L’Agence internationale de l’énergie (AIE), basée à Paris, a publié sa première analyse de la politique énergétique de l’UE. Elle approuve les plans de la Commission de démanteler les géants européens de l’énergie et appelle à une intensification des échanges transfrontaliers d’énergie renouvelable, entre autres recommandations.
En visite à Bruxelles hier 4 septembre, le directeur général de l’AIE Nobuo Tanaka a salué le paquet « climat et énergie » de l’UE, présenté par la Commission le 23 janvier. Il a toutefois averti que la politique européenne est moins cohérente dans le domaine de la libéralisation du marché de l’énergie.
M. Tanaka a fait part de ces commentaires en présentant au nom de l’AIE la première analyse de la politique européenne de l’UE.
Il a fait part de son inquiétude quant à la résistance de certains pays membres de l’UE, qui refuse une dissociation complète des structures de propriété, c’est-à-dire la séparation de la production des grandes entreprises énergétiques et de leurs infrastructures d’approvisionnement.
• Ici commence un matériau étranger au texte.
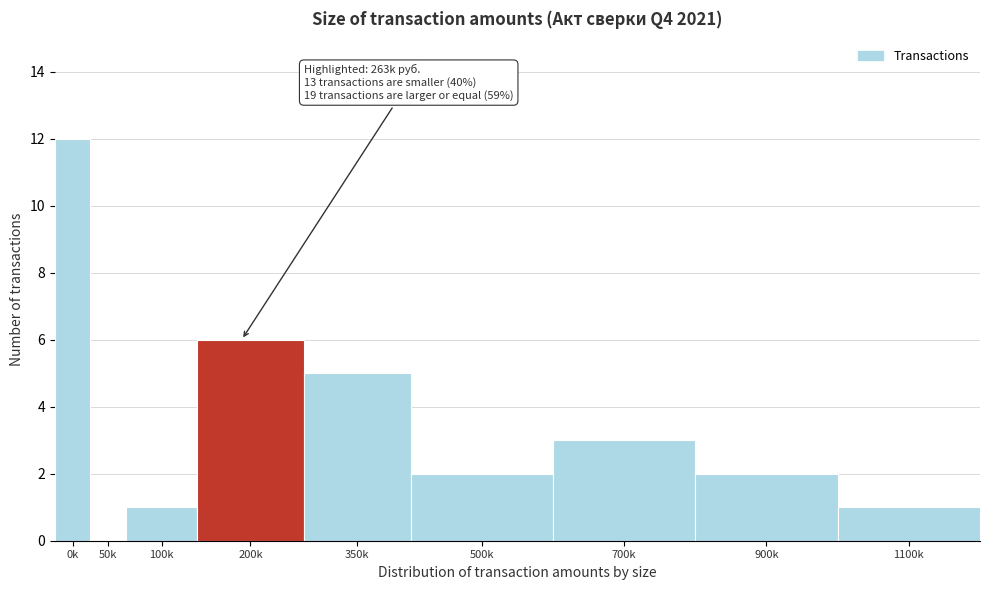

Reading right to left, list all the values displayed in this chart.

1100k=1	900k=2	700k=3	500k=2	350k=5	200k=6	100k=1	50k=0	0k=12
En septembre 2007, Bruxelles avait tout d’abord proposé de vastes plans pour la libéralisation des marchés du gaz et de l’électricité avant d’édulcorer sa proposition sous la pression d’un groupe d’Etats membres mené par la France et l’Allemagne.
Dans une référence à peine déguisée au compromis négocié en juin par les ministres de l’Energie (EURACTIV 09/06/08), M. Tanaka a indiqué que toute alternative à la séparation complète de la propriété serait une solution de second choix.
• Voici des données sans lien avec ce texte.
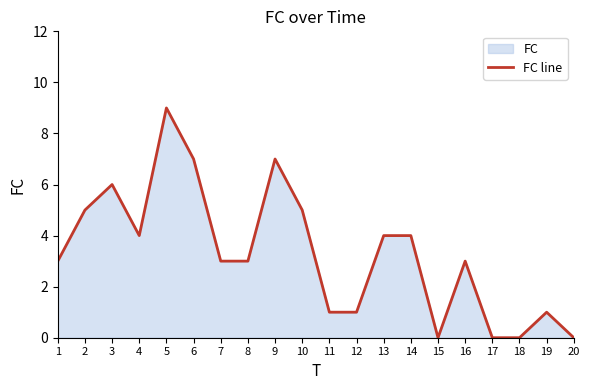

What is the change in value from 1 to 20?

-3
Le représentant de l’AIE a en outre critiqué les restrictions sur le commerce des certificats d’énergie renouvelable entre les Etats membres de l’UE. Selon lui, cela augmentera inutilement le coût nécessaire pour atteindre l’objectif en matière d’énergie renouvelable.
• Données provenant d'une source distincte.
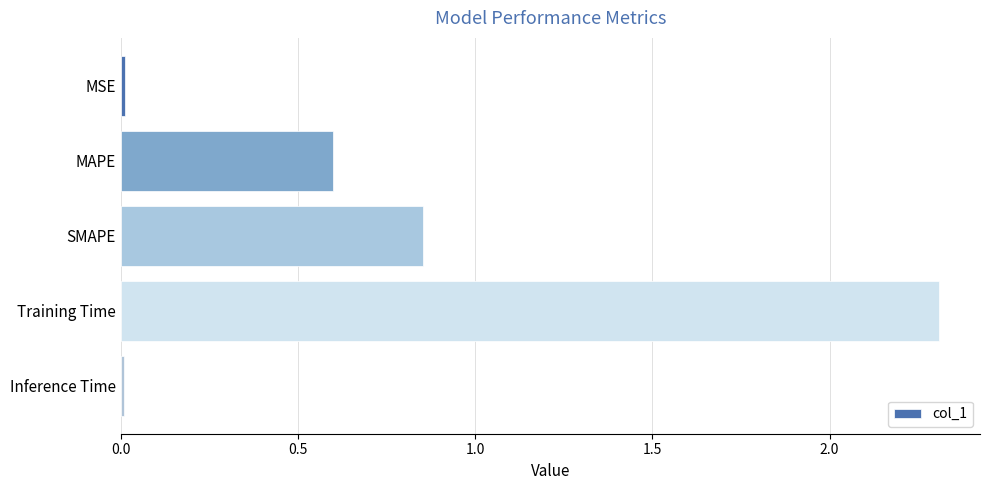

Are the bars grouped side by side (vs. stacked)?

No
Les propositions destinées à parvenir à une part de 20 % d’énergie renouvelable sont actuellement débattues entre le Conseil et le Parlement (lire le LinksDossier d’EURACTIV sur les énergies renouvelables). La Commission a cherché à utiliser l’échange transfrontalier de certificats d’énergie renouvelable en vue de stimuler un marché européen des renouvelables. Mais ces plans ont reçu un accueil mitigé de la part de plusieurs pays de l’UE et de membres influents du Parlement.
L’encouragement des échanges sera sans doute abandonné en faveur de mécanismes flexibles comme des projets communs entre les Etats membres sur l’énergie renouvelable.
Par rapport à la sécurité énergétique, M. Tanaka a appelé à renforcer le dialogue avec les pays fournisseurs tout en offrant des conditions attrayantes pour l’investissement intérieur dans les infrastructures énergétiques. Selon lui, les relations énergétiques extérieures de l’UE constituent sans doute le point faible de sa politique énergétique. Il reprend ainsi les critiques récurrentes selon lesquelles les Etats membres de l’UE privilégient leurs propres intérêts nationaux par rapport aux pays fournisseurs plutôt que d’agir à l’unisson au nom de l’Europe.
Même si M. Tanaka n’a pas mentionné spécifiquement la Russie, les relations de l’Europe avec son principal fournisseur en gaz et en pétrole ont récemment été tendues suite à la guerre en Géorgie au mois d’août. Certains craignent que la crise géorgienne, tout comme les propositions d’insérer une clause « Gazprom » pour des règles réciproques sur les investissements dans le marché de l’énergie entre l’UE et la Russie, n’affectent la sécurité énergétique du bloc.
M. Tanaka a également souligné la nécessité d’investir davantage dans les technologies propres telles que le captage et stockage du CO2 (CSC). Il a dès lors appelé les Etats membres et le secteur privé à apporter les fonds nécessaires.